Seus trabalhos complementam a história recente do Brasil, lançando luz sobre um passado que permanece em grande parte desconhecido para o público em geral, mas que é profundamente representativo da experiência latino-americana. Através das lentes desses dois fotógrafos, as imagens se apresentam como testemunhas das vidas, lutas e conquistas das populações mais sub-representadas do país.
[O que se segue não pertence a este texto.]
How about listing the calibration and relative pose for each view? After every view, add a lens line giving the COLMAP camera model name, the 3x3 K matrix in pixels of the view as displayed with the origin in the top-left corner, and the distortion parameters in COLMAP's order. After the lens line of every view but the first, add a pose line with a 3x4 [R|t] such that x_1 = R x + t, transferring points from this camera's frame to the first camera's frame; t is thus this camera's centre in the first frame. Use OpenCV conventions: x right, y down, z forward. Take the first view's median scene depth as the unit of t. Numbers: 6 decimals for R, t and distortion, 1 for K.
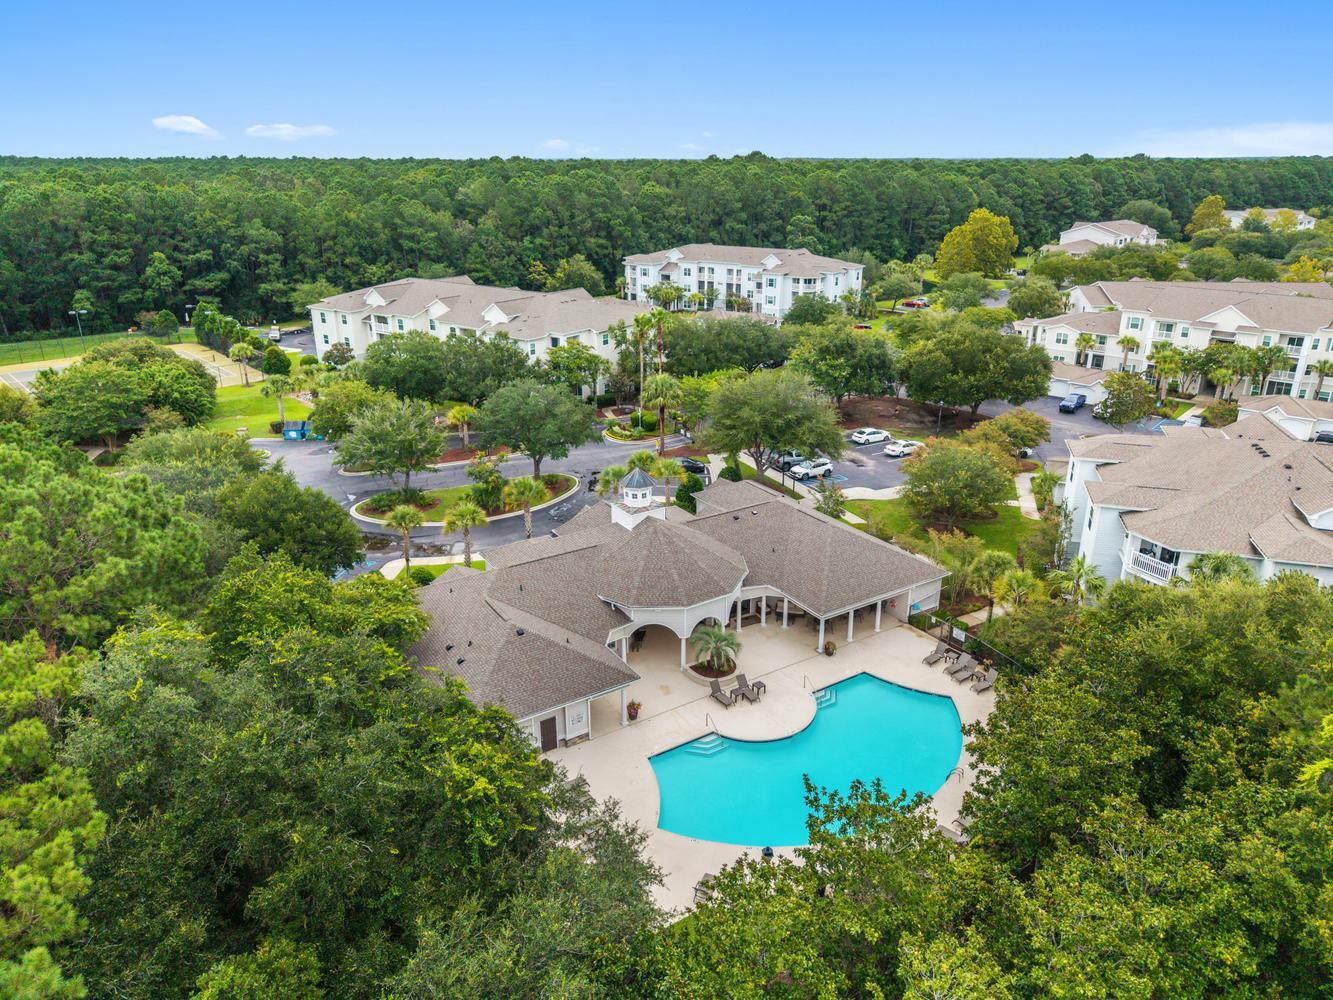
lens RADIAL K [[918.0, 0, 677.4], [0, 918.0, 501.2], [0, 0, 1]] dist [0.083970, -0.095278]
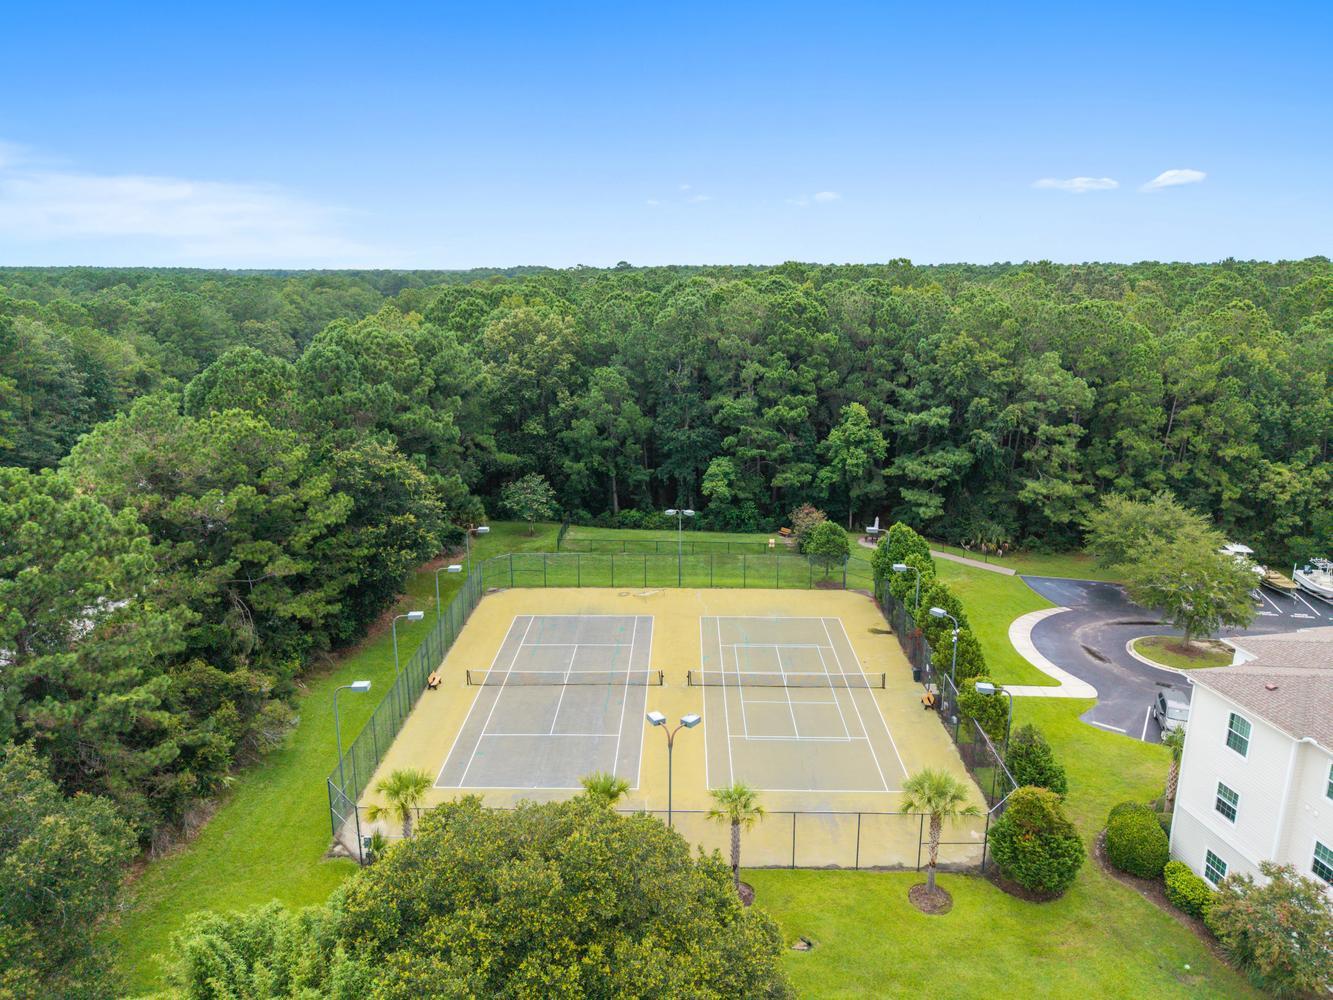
lens RADIAL K [[918.0, 0, 677.4], [0, 918.0, 501.2], [0, 0, 1]] dist [0.083970, -0.095278]
pose [[0.727535, 0.176073, -0.663093, -0.270090], [-0.248192, 0.968593, -0.015119, -0.179389], [0.639605, 0.175574, 0.748385, 0.548344]]
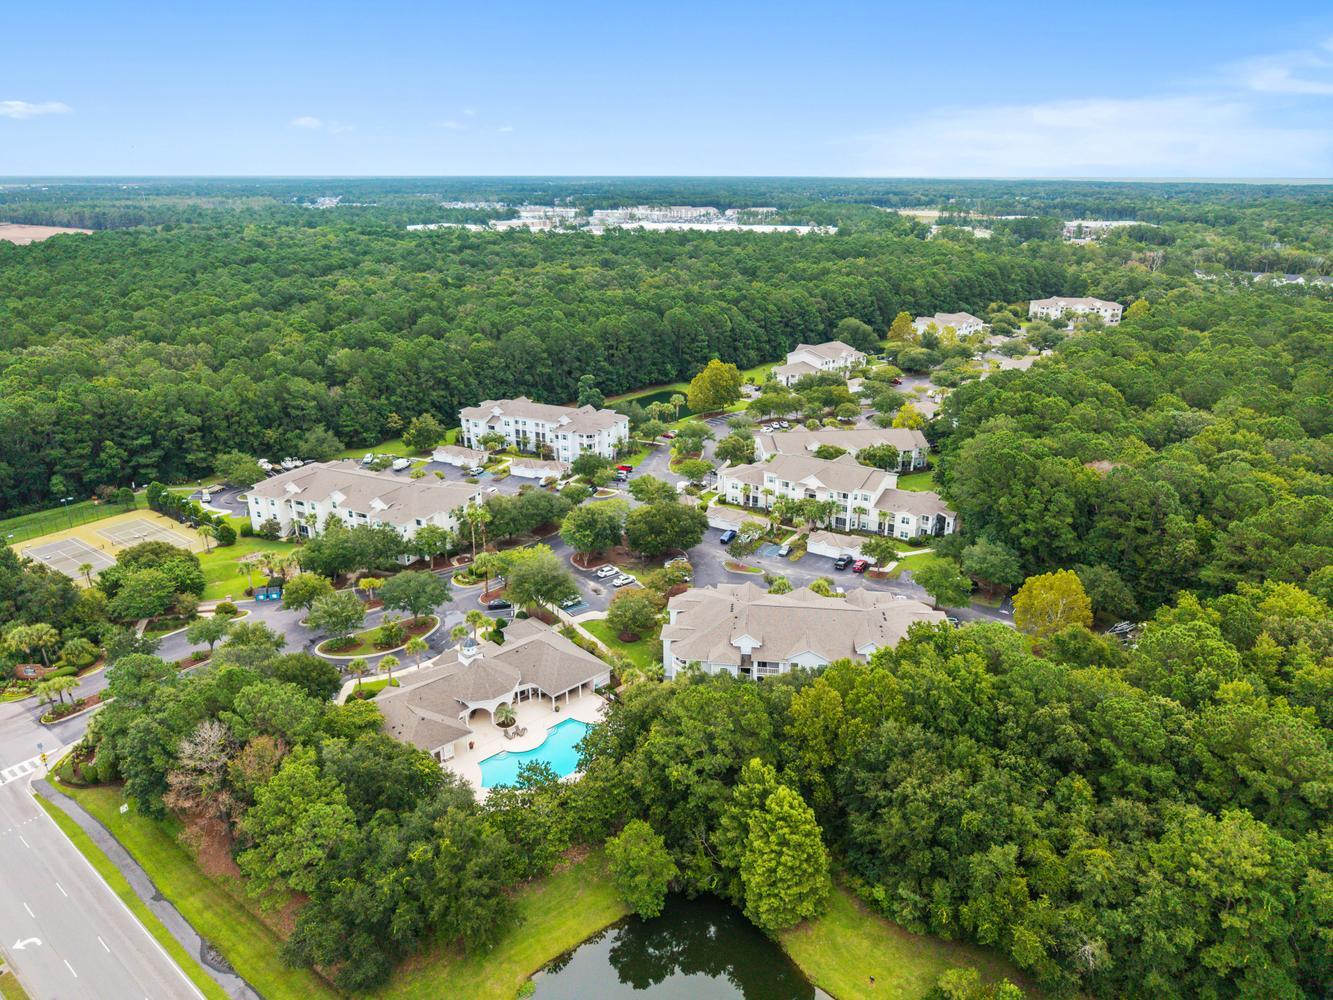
lens RADIAL K [[918.0, 0, 677.4], [0, 918.0, 501.2], [0, 0, 1]] dist [0.083970, -0.095278]
pose [[0.985915, -0.060362, 0.155972, 0.046864], [0.062314, 0.998027, -0.007650, -0.117212], [-0.155203, 0.017262, 0.987732, -0.487982]]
A exposição se baseia em um estudo aprofundado e uma análise meticulosa desses arquivos fotográficos, buscando desvendar suas múltiplas dimensões: seu significado biográfico, a riqueza temática que abrangem e a evolução das perspectivas de João Mendes e Afonso Pimenta sobre o meio ambiente ao longo das décadas de 1970 a 1990.

Ivens Machado (em cartaz até 5 de outubro)
Curadoria: Jean-Marc Prévost. Local: Carré d’Art
Ivens Machado (1942-2015) pertence a uma geração de artistas que ganhou visibilidade na década de 1970, durante a ascensão do regime ditatorial no Brasil. A exposição apresenta uma seleção de trabalhos em vídeo e fotografia que documentam as performances do artista nesse período, nas quais ele empregou o corpo e o gesto performático como expressões de tensões sociais. Questões de violência, repressão e sexualidade são abordadas, muitas vezes de maneira explícita.
Mais tarde, Machado consolidou sua prática escultórica incorporando cimento, tijolos, madeira e ferro – materiais utilizados na construção civil. Suas obras tridimensionais sugerem a presença de corpos, estabelecendo relações entre fisicalidade e construção, arquitetura e ruínas, inclusive, de modo provocativo.